> Objective:
Could you write out every line of text in each item below word for word, from kingdom to common name, leaving the pictures out?

> Material provided:
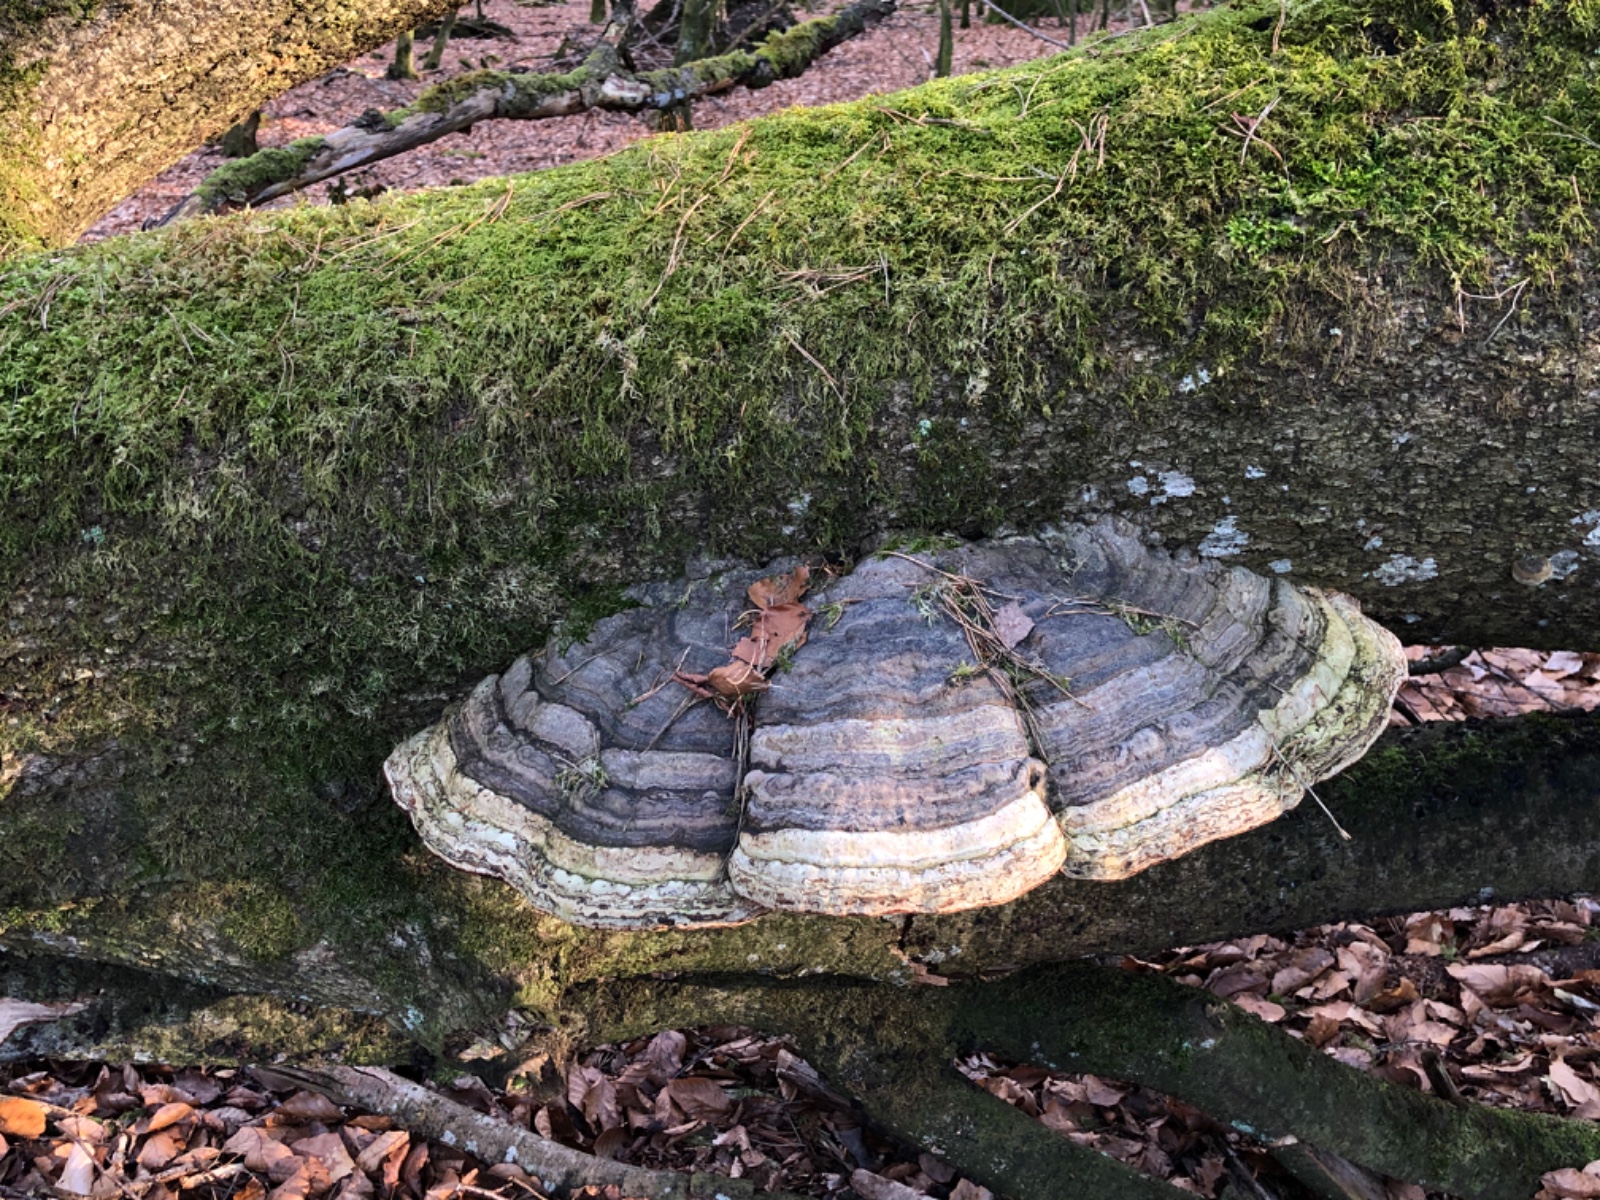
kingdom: Fungi
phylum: Basidiomycota
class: Agaricomycetes
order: Polyporales
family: Polyporaceae
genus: Fomes
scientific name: Fomes fomentarius
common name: tøndersvamp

> Written answer:
kingdom: Fungi
phylum: Basidiomycota
class: Agaricomycetes
order: Polyporales
family: Polyporaceae
genus: Fomes
scientific name: Fomes fomentarius
common name: tøndersvamp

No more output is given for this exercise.